Fruit d’une coproduction italienne, française, allemande et brésilienne, « Il Traditore » du cinéaste octogénaire, Marco Bellocchio, revient sur la genèse du « maxi-procès de Palerme », qui propulsa le juge Giovanni Falcone, en première ligne de la lutte antimafia en Italie.
Au début des années 80, la Sicile est la plaque tournante du trafic d’héroïne. Tentant de se soustraire à la justice italienne et aux rivalités intra-mafia, Tommaso Buscetta (Pierfrancesco Favino), dit le « patron des deux mondes », quitte la Sicile pour le Brésil avec sa nouvelle épouse et deux de ses enfants. Pour lui, les Corléonais, dévorés par l’hybris et l’appât du gain, ont trahi les valeurs fondamentales de Cosa Nostra, dès lors qu’ils ont commencé à s’en prendre aux femmes et aux enfants. Extradé pour la seconde fois et torturé, Buscetta accepte finalement de collaborer avec la justice et de livrer les membres de sa « famille ».

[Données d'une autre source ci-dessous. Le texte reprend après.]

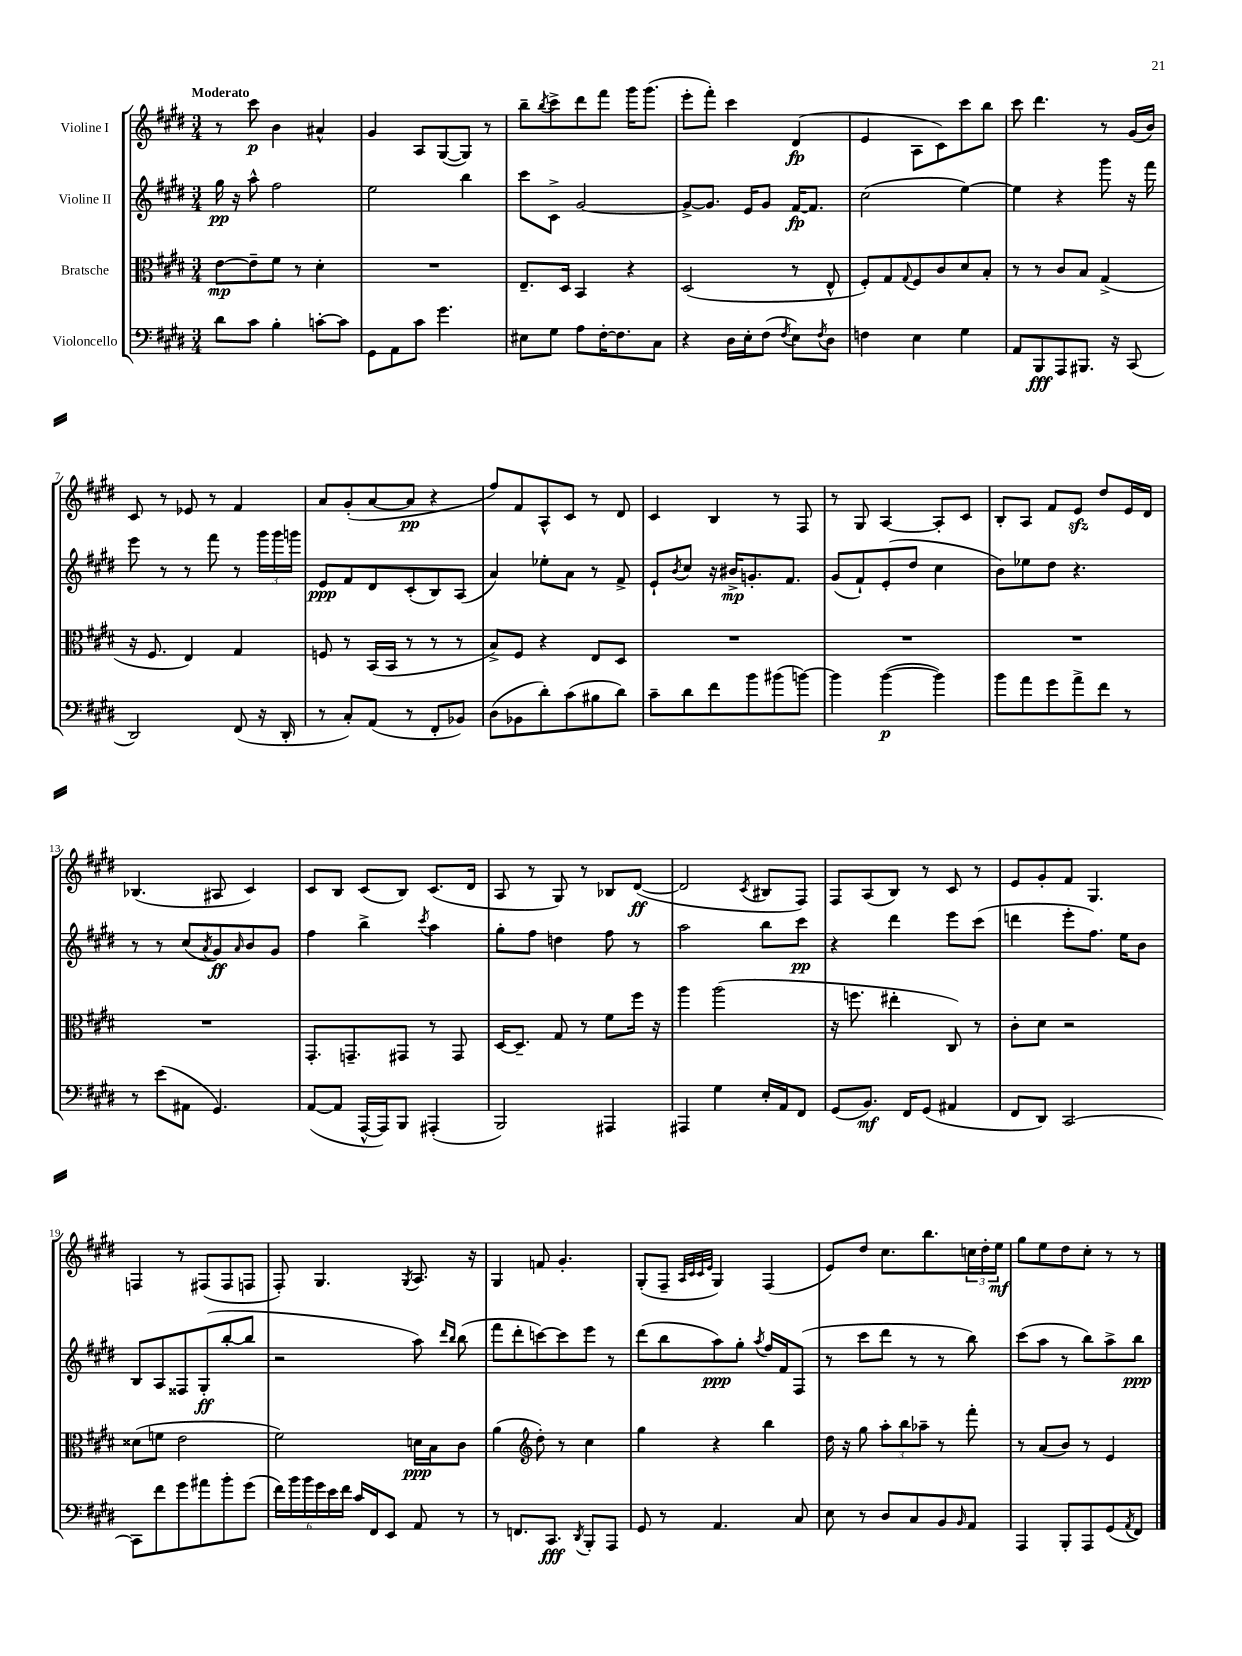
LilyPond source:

Dans son film, Bellochio dépeint au travers d’une cinématographie théâtrale et rétro la complexité du monde auquel appartenait celui que l’on appelait autrefois, Don Masimo. Il n’hésite pas à mettre en lumière les failles et l’hypocrisie latente d’un personnage habité par la nostalgie de la mafia d’antan. Entre doute et empathie pour le protagoniste, le spectateur peine à démêler le vrai du faux et à évaluer la sincérité d’un homme plein d’ambivalences. « J’ai été et je reste un homme d’honneur. Ce sont eux qui ont trahi l’idéal de Cosa Nostra » avance le personnage face aux juges.
Plus qu’un film de gangster, « Il Traditore » place coups de feu et bain de sang au second plan, et met en exergue la tension psychologique et mentale qui écrase les personnages jusqu’à l’ultime dénouement. Portrait saisissant et douloureux d’une période pas si lointaine de l’histoire italienne, ce drame politico-historique est aussi un bel hommage à la figure du célèbre juge antimafia, Giovanni Falcone, décédé lors d’un attentat, le 23 mai 1992. La première du film avait même été fixée pour coïncider avec l’anniversaire de sa mort.

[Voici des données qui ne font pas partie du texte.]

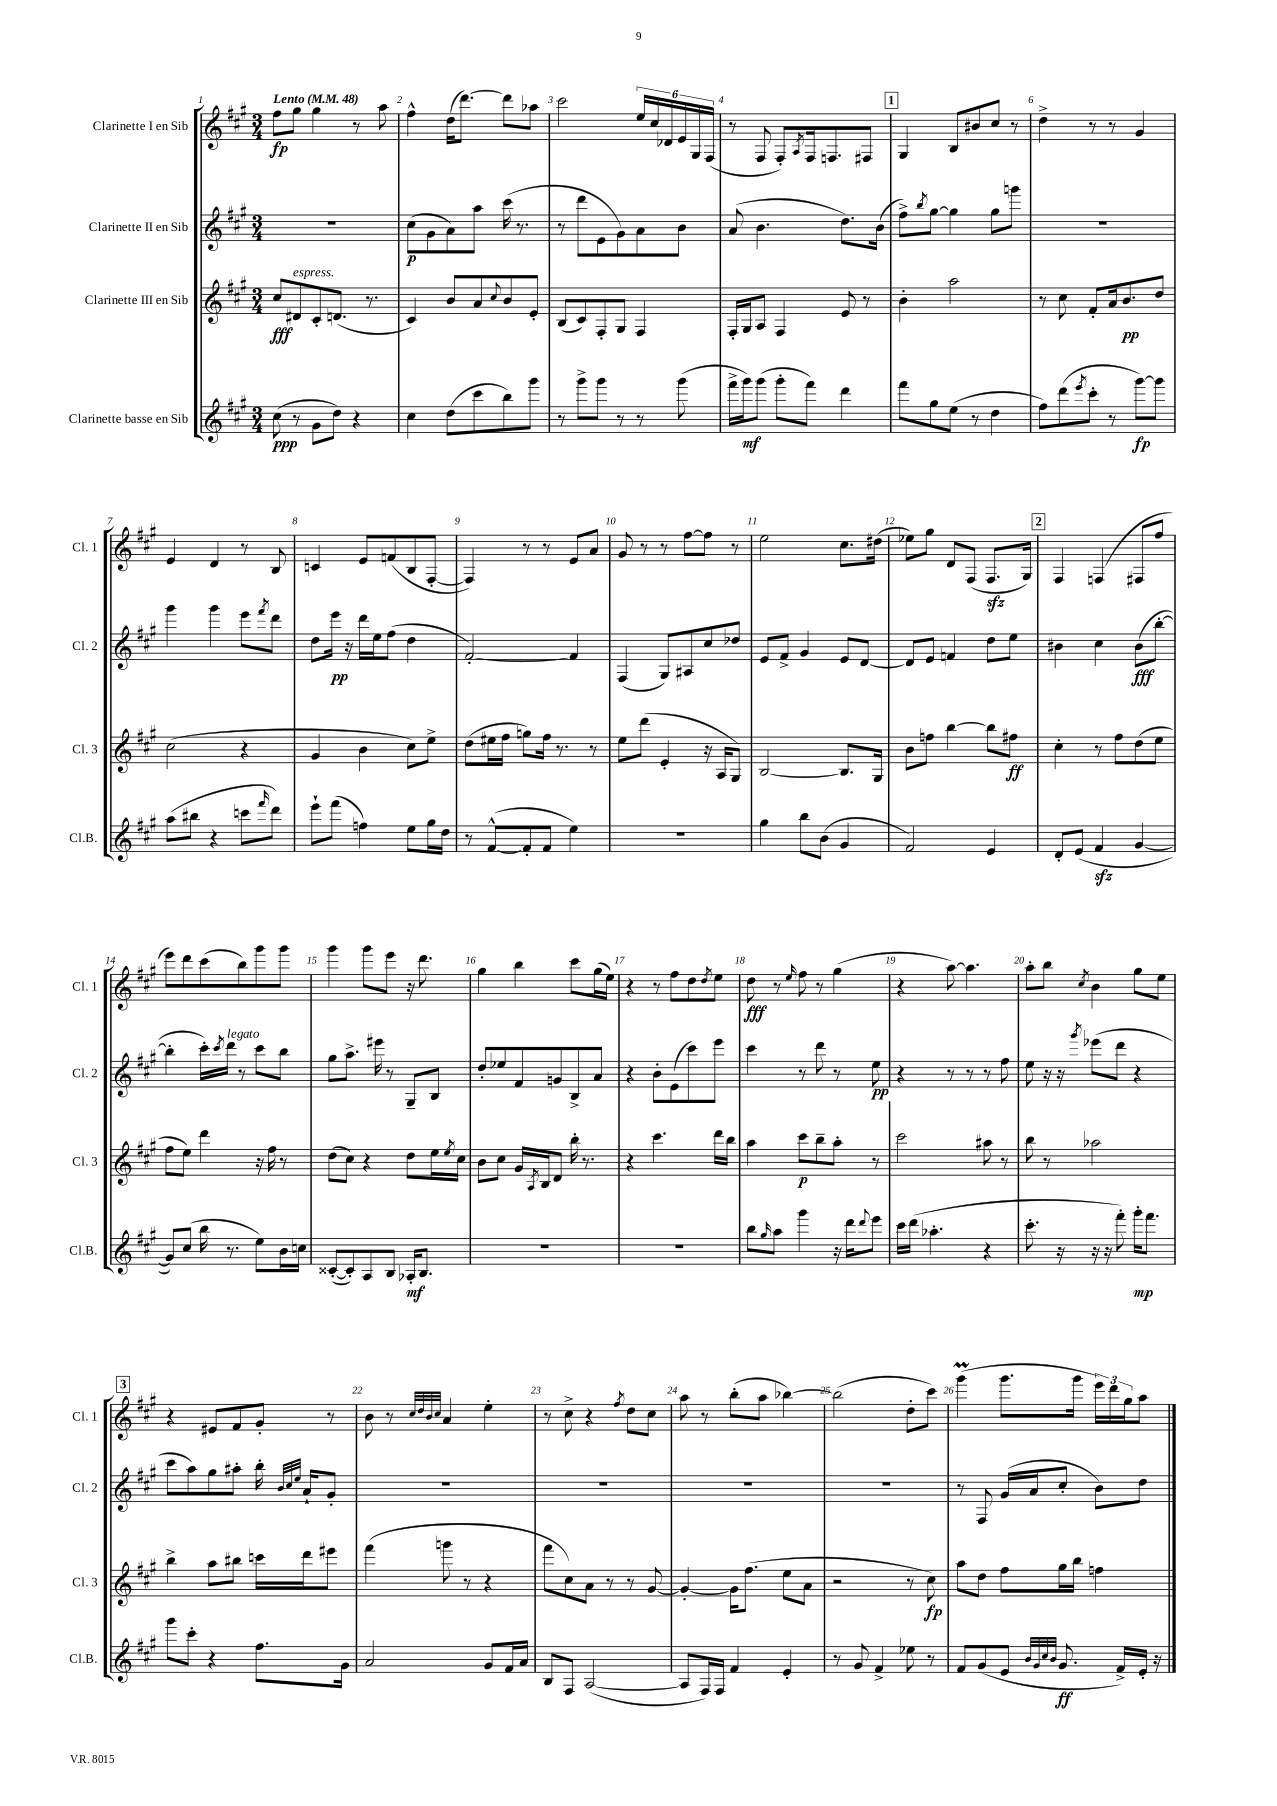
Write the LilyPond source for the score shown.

À l’instar de « Il divo » (Paolo Sorrentino, 2008), de « Call Me by Your Name » (Luca Guadagnino, 2018), de « L'Incroyable Histoire de l'Île de la Rose » (Sydney Sibilia, 2020), ou encore de « Padrenostro » (Claudio Noce, 2020), « Il Traditore » est symptomatique de cette fascination nostalgique du cinéma italien pour son passé récent. Avec son esthétique du passé, son mal du pays visuel, ses décors et costumes faux-vintage, ce film qui a représenté l’Italie aux Oscars 2020, mérite le coup d’œil. D’autant plus qu’il est désormais disponible sur Netflix.